Его начинают «ставить на место» – свои же, ученики. Липгарт: «Штампы для кузова “Победа” успели подызноситься, и было решено изготовить комплект дублеров. Мне казалось недопустимым вкладывать большие средства в изготовление новых штампов, не улучшив внешности автомобиля, т. е. без всякого движения конструкции автомобиля вперед. Со своими предложениями я всем надоел и на заводе, и в Министерстве. В конце концов я подал директору завода докладную записку. Директор созвал совещание, на котором выяснилось, что мое предложение отвергают только потому, что принятие конструктивных изменений потребует изготовления штампов комплектно (в части, затронутой изменениями). По существу, на совещании меня “проработали”, как назойливого изобретателя. В заключение директор сказал, что требует от меня перестройки в этом вопросе.
Отношения с руководством завода испортились еще и потому, что я всегда был требовательным в отношении качества продукции и не давал поблажек производству, В результате я потерял поддержку руководства и меня стали рассматривать как человека, мешающего работе завода. Взгляд на меня можно сформулировать так: “конечно, Липгарт квалифицированный конструктор, но он не считается с интересами завода, и к производству его подпускать нельзя”».
Он продолжал оставаться «возмутителем спокойствия», он подхлестывал, он не давал почивать на лаврах и «нормально работать». Это беспокоило руководство отрасли. Разгром ЗИСа в апреле 1950-го был памятен всем. ГАЗ вовсе не желал оказаться следующим, а значит, шум, исходящий со стороны беспартийного руководителя с нерусской фамилией, был не просто не нужен – он был опасен…
У главного конструктора постепенно – не сразу, не вдруг, и всех по серьезным поводам – забирали старых соратников, смело и нестандартно мыслящих единомышленников, тех, кто вырос с ним и был готов идти за него в огонь и воду. Давно ушли Астров и Грачёв, не было уже рядом ни Кригера, ни Кирсанова, ни Кириллова. Но повода избавиться от самого Липгарта пока что не представлялось. Этот повод вызрел как бы сам собой – вернее, множество обстоятельств сложилось в путаный, странный, уникальный и одновременно характерный для той эпохи узор, который в итоге обернулся драмой отнюдь не только для главного конструктора…

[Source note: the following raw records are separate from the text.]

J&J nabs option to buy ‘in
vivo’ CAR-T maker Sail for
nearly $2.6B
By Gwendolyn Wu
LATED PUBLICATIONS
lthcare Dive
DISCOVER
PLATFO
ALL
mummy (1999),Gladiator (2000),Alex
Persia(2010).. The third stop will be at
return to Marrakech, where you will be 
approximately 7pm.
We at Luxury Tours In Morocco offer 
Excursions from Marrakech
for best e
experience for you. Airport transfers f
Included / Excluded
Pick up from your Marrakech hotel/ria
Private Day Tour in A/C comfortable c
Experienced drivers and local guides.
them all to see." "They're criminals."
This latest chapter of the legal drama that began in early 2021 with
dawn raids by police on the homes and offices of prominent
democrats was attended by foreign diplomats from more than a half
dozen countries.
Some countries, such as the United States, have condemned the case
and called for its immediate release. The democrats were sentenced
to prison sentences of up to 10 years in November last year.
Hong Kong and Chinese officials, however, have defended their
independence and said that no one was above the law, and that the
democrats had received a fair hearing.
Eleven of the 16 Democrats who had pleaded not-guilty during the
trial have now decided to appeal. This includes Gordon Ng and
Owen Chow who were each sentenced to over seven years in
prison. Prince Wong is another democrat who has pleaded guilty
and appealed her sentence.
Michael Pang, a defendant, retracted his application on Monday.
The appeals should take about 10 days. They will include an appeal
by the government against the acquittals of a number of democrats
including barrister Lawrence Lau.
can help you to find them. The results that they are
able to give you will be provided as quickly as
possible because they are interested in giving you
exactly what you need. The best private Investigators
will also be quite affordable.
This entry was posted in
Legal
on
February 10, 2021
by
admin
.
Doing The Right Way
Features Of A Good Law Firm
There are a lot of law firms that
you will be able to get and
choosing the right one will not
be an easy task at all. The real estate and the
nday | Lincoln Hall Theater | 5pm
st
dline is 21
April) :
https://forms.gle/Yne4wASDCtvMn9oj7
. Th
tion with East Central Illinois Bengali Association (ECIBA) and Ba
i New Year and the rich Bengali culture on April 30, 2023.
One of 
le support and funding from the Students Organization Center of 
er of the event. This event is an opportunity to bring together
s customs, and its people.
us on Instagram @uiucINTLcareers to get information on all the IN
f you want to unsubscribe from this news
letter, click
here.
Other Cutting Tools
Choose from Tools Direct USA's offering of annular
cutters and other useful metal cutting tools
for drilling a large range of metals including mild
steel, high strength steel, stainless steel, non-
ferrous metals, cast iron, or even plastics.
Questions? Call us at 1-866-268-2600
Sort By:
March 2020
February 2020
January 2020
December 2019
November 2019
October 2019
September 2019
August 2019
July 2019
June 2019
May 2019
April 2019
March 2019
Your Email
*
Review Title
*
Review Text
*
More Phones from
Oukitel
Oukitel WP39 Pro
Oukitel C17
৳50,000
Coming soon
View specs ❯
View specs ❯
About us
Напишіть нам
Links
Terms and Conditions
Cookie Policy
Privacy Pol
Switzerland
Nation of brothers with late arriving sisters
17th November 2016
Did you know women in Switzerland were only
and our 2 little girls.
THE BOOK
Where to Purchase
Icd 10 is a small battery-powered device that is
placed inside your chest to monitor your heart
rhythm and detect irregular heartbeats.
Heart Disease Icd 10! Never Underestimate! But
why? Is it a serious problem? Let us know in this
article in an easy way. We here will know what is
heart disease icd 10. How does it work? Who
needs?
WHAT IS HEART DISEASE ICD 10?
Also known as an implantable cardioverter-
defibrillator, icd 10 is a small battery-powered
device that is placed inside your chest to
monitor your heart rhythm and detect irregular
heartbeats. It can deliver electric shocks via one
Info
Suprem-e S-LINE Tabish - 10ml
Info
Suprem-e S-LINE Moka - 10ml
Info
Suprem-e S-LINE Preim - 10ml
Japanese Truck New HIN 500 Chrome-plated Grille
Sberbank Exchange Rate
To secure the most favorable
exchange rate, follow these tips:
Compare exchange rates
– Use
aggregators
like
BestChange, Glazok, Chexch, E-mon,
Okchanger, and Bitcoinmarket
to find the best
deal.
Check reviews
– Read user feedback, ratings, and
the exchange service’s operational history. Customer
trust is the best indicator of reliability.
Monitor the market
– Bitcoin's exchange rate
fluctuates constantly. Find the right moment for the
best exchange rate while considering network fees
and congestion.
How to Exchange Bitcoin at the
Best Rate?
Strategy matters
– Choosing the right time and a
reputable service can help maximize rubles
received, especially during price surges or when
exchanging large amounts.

Но обо всем по порядку. Началось с будничного рабочего задания: 10 июля 1948-го Совет министров СССР постановил начать работу над двумя типами автомобилей-амфибий для армии, большим и малым. Большую отдали в Днепропетровск, на ДАЗ, Грачёву, а малую – в НАМИ (за два года до этого институт НАТИ был реорганизован и вернулся к старому названию). К апрелю 1949-го там построили два опытных образца амфибии на шасси джипа ГАЗ-67 – в сущности, советский аналог американской амфибии «Форд-GPA», хорошо знакомой по фронту. Поскольку базой служила горьковская модель, машину (она получила название НАМИ-011 или МАВ – малый автомобиль водоплавающий) передали на ГАЗ – чтобы выпустить установочную партию, а с 1951-го развернуть серийное производство. Но эта идея никакого восторга на заводе не вызвала. Причин было три: возможность создания амфибии на базе ГАЗ-67 там обсуждали еще в 1945-м и признали идею бесперспективной; проект НАМИ был сырым и требовал большой работы по переделке документации. А главное, на подходе имелась новая модель ГАЗ-69. И, если бы намишная амфибия получила одобрение армии, старый джип пришлось бы специально сохранять на конвейере как ее «донор», а выпуск новой машины – тормозить. Это в планы завода никак не входило.
Но и открыто отказываться от НАМИ-011 горьковчане не могли. Поэтому 27 января 1951-го на ГАЗе была создана особая группа по амфибии, которую по рекомендации Липгарта возглавил 43-летний конструктор Витольд Альбертович Крещук. Он был кэошником еще довоенного набора, и с ним Липгарт работал уже трижды: на «эмке» Крещук занимался рамой, на «Победе» – глушителем, на ГАЗ-51 – дисковым центральным тормозом. И все три раза главный конструктор остался недоволен качеством работы, «победовский» глушитель вообще пришлось кардинально переделывать – с прямоточного на оборотный, с резонаторной камерой. В сентябре 1948-го эта история даже попала во внутризаводскую печать, и тогда Липгарт суховато, но вполне вежливо указал на необоснованность крещуковских обид. Но, судя по всему, крест на Крещуке он не ставил и на этот раз дал подчиненному еще один шанс: НАМИ-011 все равно нужно было кому-то делать, вот пускай и занимается человек.